> [Excerpt]:
=== Section Start ===

ABSTRACTObjectives: To quantify how adherence mismeasurement affects the estimated impact of adherence on inpatient costs among patients with serious mental illness (SMI).

Study Design: Proportion of days covered (PDC) is a common claims-based measure of medication adherence. Because PDC does not measure medication ingestion, however, it may inaccurately measure adherence. We derived a formula to correct the bias that occurs in adherence-utilization studies resulting from errors in claims-based measures of adherence.

Methods: We conducted a literature review to identify the correlation between gold-standard and claims-based adherence measures. We derived a bias-correction methodology to address claims-based medication adherence measurement error. We then applied this methodology to a case study of patients with SMI who initiated atypical antipsychotics in 2 large claims databases.

=== Section End ===

> [Source information]:

=== Section Start ===

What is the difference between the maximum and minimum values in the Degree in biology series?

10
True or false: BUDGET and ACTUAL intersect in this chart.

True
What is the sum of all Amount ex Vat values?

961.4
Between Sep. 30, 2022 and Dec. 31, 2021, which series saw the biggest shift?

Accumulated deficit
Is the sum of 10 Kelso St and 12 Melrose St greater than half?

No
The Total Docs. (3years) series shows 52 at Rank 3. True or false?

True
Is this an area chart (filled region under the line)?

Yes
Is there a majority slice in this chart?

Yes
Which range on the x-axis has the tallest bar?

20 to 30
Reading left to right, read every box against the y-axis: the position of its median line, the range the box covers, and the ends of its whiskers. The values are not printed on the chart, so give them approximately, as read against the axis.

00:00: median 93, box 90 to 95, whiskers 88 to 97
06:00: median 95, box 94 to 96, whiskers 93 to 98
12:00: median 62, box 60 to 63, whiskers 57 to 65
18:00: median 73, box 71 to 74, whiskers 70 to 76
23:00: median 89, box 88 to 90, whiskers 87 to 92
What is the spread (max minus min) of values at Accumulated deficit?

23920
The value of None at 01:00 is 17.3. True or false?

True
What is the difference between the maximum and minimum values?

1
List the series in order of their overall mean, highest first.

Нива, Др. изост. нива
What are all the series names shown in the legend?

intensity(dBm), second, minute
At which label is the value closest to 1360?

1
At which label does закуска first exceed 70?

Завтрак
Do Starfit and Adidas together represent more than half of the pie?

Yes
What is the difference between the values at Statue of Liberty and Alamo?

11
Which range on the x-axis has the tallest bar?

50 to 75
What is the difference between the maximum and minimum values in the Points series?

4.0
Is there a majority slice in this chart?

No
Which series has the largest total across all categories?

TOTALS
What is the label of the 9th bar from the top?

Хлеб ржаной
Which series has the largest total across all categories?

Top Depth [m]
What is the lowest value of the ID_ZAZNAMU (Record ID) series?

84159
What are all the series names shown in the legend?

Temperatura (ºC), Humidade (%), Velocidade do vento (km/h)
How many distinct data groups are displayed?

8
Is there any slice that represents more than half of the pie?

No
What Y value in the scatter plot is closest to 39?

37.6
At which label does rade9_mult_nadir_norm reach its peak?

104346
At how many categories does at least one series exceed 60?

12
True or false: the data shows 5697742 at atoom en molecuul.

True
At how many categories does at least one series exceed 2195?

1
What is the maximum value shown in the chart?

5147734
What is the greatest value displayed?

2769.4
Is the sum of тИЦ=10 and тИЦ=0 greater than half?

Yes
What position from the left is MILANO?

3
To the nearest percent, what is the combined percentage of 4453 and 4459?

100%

=== Section End ===

> [Questions]:
(a) Transcribe the abstract on adherence mismeasurement word for word, starting with "ABSTRACTObjectives: To quantify" and going on through "mental illness (SMI).".
(b) List the section headings that appear in the abstract on adherence mismeasurement.
(c) Take the abstract on adherence mismeasurement and inpatient costs further, picking up after its last sentence.
The items play no part in what is asked here.

> [Results for each task]:
(a)
ABSTRACTObjectives: To quantify how adherence mismeasurement affects the estimated impact of adherence on inpatient costs among patients with serious mental illness (SMI).

(b) Objectives, Study Design, Methods

(c)
Results: Our literature review identified 6 studies of interest. The 4 most relevant ones measured correlations between 0.38 and 0.91. Our preferred estimate implies that the effect of adherence on inpatient spending estimated from claims data would understate the true effect by a factor of 5.3, if there were no other sources of bias. Although our procedure corrects for measurement error, such error also may amplify or mitigate other potential biases. For instance, if adherent patients are healthier than nonadherent ones, measurement error makes the resulting bias worse. On the other hand, if adherent patients are sicker, measurement error mitigates the other bias.

Conclusions: Measurement error due to claims-based adherence measures is worth addressing, alongside other more widely emphasized sources of bias in inference.

Am J Manag Care. 2017;23(5):e156-e163

Takeaway Points

Using pharmacy claims data on patients with serious mental illness (SMI), this study demonstrates that increased medication adherence correlates with lower inpatient costs. A bias-correction formula was used to show that measurement error in claims-based adherence measures results in the effects of adherence being underestimated by a factor of 5.3.

  • Medication nonadherence is a burdensome problem in SMI, substantially contributing to healthcare costs.
  • Few studies address errors in adherence measurement, which can introduce bias when estimating the impact of adherence on inpatient costs.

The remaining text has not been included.